== Segment start ==

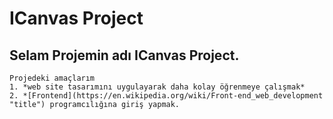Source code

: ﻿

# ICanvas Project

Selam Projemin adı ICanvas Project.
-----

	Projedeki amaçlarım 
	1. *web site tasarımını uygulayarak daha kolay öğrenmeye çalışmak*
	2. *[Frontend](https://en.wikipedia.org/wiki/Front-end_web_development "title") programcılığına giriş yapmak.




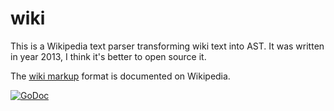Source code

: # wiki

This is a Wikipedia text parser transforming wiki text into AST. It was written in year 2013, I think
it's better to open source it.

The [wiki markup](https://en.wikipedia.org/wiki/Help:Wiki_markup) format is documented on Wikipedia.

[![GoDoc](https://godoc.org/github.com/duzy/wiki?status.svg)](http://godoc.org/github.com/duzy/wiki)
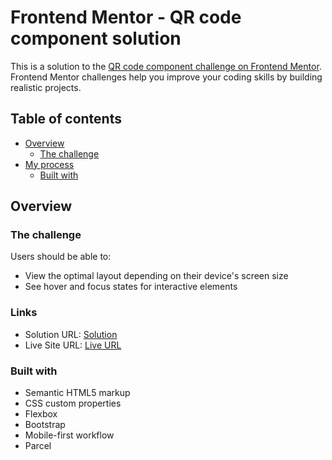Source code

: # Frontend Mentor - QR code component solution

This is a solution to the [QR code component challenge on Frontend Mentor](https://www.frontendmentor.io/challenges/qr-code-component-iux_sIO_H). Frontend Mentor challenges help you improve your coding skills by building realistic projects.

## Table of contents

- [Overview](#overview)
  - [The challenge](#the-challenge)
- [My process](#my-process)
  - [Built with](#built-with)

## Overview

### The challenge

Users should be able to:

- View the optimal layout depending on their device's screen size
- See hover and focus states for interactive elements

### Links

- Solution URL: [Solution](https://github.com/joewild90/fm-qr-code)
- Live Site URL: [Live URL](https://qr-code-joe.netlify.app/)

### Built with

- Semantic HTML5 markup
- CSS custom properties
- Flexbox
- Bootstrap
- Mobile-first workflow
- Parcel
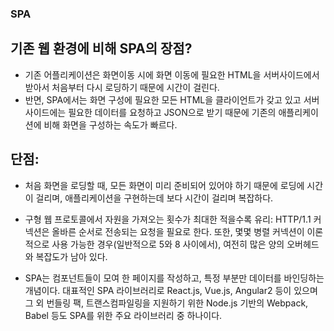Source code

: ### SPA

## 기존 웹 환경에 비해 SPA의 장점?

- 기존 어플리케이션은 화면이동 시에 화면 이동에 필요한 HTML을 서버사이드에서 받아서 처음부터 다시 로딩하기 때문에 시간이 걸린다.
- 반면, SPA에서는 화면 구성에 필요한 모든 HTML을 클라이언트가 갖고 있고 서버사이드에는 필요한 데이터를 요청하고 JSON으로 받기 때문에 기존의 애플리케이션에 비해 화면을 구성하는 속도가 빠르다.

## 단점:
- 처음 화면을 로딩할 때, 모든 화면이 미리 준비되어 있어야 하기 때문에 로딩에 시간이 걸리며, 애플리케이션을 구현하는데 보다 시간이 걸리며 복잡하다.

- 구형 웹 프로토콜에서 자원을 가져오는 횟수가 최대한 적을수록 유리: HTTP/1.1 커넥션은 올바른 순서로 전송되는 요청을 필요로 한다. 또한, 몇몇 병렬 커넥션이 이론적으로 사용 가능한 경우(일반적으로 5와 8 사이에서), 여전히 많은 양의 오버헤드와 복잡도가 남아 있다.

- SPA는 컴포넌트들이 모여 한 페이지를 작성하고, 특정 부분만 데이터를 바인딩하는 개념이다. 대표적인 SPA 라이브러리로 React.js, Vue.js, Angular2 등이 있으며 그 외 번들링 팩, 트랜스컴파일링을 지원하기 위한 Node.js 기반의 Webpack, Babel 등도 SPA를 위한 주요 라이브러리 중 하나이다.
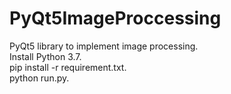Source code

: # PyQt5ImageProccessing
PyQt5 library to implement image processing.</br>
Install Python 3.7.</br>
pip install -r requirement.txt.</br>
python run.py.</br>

== Segment end ==
== Segment start ==

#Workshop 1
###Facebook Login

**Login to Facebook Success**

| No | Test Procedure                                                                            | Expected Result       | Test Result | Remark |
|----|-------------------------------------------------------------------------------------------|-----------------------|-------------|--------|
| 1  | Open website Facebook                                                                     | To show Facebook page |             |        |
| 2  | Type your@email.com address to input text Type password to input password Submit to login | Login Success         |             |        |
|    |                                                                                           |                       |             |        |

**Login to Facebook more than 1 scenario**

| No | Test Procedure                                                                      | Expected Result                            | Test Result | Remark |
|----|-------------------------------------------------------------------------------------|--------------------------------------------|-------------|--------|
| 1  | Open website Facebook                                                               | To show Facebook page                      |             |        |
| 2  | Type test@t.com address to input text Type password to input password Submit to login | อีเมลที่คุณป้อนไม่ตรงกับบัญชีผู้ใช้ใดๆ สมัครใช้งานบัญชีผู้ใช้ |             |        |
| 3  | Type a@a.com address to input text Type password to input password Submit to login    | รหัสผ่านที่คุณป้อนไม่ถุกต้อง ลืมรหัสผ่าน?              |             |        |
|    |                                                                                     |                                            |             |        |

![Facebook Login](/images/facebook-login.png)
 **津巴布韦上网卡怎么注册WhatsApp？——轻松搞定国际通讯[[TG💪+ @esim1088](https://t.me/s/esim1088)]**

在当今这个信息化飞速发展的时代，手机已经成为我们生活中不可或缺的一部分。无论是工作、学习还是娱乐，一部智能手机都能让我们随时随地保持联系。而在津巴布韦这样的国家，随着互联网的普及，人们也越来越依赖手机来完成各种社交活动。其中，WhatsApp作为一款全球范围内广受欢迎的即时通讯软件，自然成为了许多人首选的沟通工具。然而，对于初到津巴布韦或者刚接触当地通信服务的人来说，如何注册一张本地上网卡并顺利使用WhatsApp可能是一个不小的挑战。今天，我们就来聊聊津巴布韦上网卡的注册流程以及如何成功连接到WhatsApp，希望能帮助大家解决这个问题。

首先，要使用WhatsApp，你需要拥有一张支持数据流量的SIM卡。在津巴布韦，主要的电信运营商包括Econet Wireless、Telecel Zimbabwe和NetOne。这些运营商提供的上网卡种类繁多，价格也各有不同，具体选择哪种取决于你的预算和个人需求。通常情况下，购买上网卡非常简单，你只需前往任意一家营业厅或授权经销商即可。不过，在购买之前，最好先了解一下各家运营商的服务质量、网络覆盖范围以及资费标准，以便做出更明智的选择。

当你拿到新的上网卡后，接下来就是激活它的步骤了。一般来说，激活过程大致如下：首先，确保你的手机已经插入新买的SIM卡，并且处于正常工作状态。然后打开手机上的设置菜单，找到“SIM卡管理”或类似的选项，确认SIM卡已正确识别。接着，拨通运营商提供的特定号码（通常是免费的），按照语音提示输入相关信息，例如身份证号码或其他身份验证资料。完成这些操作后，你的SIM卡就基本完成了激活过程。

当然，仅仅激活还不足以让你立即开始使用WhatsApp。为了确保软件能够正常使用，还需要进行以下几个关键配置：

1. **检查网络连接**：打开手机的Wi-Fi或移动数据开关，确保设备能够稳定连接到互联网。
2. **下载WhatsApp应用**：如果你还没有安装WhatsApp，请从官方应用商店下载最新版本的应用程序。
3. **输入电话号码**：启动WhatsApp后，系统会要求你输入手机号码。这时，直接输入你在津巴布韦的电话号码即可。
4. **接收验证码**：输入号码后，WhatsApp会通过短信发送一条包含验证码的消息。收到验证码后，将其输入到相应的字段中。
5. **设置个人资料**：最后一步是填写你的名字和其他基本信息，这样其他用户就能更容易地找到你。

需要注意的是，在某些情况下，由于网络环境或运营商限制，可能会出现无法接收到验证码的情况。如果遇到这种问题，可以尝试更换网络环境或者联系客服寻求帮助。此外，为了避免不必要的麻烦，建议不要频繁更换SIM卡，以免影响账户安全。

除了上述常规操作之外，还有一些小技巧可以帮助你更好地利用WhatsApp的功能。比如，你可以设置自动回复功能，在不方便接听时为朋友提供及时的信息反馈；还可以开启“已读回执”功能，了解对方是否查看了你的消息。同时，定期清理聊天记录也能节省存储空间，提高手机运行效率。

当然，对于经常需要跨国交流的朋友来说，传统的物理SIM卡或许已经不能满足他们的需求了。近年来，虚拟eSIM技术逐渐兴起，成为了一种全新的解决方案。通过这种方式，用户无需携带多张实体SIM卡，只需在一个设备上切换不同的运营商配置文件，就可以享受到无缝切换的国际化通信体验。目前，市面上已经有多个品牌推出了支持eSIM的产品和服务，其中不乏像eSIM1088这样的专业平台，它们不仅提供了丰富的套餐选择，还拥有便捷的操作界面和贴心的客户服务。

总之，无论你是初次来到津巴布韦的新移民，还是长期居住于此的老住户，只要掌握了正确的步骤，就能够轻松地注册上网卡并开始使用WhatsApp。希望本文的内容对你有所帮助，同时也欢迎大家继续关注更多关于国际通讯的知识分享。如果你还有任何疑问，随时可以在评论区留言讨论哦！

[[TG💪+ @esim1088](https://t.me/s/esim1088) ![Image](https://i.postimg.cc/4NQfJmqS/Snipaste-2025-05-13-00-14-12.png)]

== Segment end ==
== Segment start ==

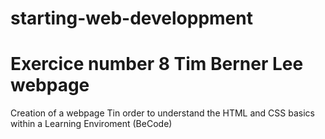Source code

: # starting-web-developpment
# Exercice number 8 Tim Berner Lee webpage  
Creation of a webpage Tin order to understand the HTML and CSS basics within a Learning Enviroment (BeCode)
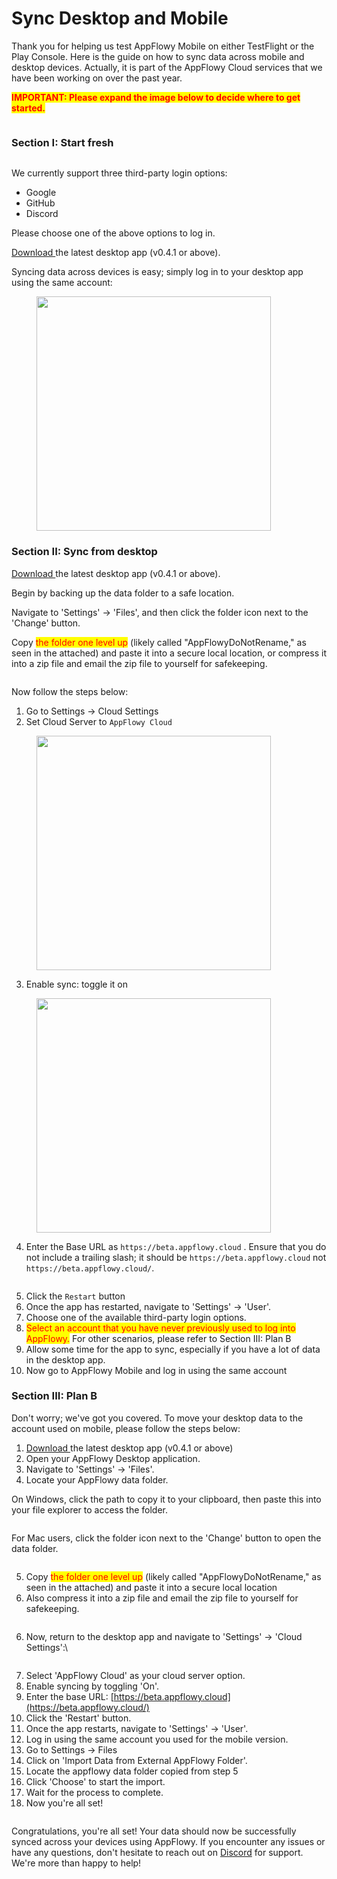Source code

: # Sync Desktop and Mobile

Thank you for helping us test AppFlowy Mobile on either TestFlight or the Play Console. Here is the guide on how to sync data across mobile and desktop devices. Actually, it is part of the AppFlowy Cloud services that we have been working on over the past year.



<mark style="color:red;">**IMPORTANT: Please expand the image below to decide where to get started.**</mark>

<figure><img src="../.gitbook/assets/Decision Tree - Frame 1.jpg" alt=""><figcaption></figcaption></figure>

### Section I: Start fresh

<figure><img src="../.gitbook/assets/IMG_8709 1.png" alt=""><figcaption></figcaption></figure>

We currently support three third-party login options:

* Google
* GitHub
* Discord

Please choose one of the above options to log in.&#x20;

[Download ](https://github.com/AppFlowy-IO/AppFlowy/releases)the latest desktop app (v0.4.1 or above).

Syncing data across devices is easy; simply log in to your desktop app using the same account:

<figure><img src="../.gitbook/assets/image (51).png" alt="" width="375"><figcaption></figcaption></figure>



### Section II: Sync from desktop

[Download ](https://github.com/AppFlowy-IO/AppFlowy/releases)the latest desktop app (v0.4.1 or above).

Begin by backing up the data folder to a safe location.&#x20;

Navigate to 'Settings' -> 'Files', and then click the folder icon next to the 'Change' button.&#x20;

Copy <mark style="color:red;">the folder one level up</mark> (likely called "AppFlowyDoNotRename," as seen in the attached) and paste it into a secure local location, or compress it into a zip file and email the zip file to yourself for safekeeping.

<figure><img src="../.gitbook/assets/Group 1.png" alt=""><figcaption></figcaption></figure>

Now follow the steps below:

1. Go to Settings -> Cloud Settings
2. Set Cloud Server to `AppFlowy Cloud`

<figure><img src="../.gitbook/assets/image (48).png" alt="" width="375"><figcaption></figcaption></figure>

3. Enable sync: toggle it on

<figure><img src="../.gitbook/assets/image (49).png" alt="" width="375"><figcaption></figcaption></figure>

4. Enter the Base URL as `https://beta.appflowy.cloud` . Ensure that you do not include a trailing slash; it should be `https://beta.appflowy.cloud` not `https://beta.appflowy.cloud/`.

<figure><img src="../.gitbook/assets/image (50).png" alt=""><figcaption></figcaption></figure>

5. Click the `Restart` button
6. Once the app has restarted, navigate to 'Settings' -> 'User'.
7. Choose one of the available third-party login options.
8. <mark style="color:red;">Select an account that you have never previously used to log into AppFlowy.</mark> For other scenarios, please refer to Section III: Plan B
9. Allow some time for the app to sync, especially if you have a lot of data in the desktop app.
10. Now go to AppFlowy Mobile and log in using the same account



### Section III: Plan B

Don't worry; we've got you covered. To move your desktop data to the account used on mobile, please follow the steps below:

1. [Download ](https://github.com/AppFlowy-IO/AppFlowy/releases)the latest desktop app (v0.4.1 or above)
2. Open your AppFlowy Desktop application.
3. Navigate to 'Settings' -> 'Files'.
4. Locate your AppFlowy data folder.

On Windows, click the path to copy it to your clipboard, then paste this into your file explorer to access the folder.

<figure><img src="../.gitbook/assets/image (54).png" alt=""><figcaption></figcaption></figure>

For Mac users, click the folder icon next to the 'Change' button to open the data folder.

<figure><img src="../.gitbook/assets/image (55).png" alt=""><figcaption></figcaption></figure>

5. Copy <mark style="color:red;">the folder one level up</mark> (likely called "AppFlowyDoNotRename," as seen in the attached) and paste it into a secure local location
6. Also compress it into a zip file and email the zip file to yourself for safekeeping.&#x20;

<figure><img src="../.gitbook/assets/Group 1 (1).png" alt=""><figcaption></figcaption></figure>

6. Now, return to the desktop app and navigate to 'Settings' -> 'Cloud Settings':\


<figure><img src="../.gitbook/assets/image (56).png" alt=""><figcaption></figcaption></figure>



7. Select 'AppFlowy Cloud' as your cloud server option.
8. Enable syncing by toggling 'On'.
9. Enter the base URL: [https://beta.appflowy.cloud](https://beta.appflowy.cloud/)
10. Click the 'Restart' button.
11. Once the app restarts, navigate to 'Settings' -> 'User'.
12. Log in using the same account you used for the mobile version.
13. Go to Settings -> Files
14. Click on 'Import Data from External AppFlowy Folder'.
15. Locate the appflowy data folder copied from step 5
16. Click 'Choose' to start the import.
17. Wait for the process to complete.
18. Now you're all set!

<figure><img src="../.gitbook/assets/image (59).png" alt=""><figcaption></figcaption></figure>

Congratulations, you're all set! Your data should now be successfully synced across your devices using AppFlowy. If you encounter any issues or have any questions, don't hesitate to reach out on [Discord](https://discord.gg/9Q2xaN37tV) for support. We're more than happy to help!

== Segment end ==

## EXERCISE
In the listing above, locate the line containing "Facebook page |" and the line containing "Type test@t.com address", then transcribe both and every line between them verbatim.

## TASK RESULT
| 1  | Open website Facebook                                                                     | To show Facebook page |             |        |
| 2  | Type your@email.com address to input text Type password to input password Submit to login | Login Success         |             |        |
|    |                                                                                           |                       |             |        |

**Login to Facebook more than 1 scenario**

| No | Test Procedure                                                                      | Expected Result                            | Test Result | Remark |
|----|-------------------------------------------------------------------------------------|--------------------------------------------|-------------|--------|
| 1  | Open website Facebook                                                               | To show Facebook page                      |             |        |
| 2  | Type test@t.com address to input text Type password to input password Submit to login | อีเมลที่คุณป้อนไม่ตรงกับบัญชีผู้ใช้ใดๆ สมัครใช้งานบัญชีผู้ใช้ |             |        |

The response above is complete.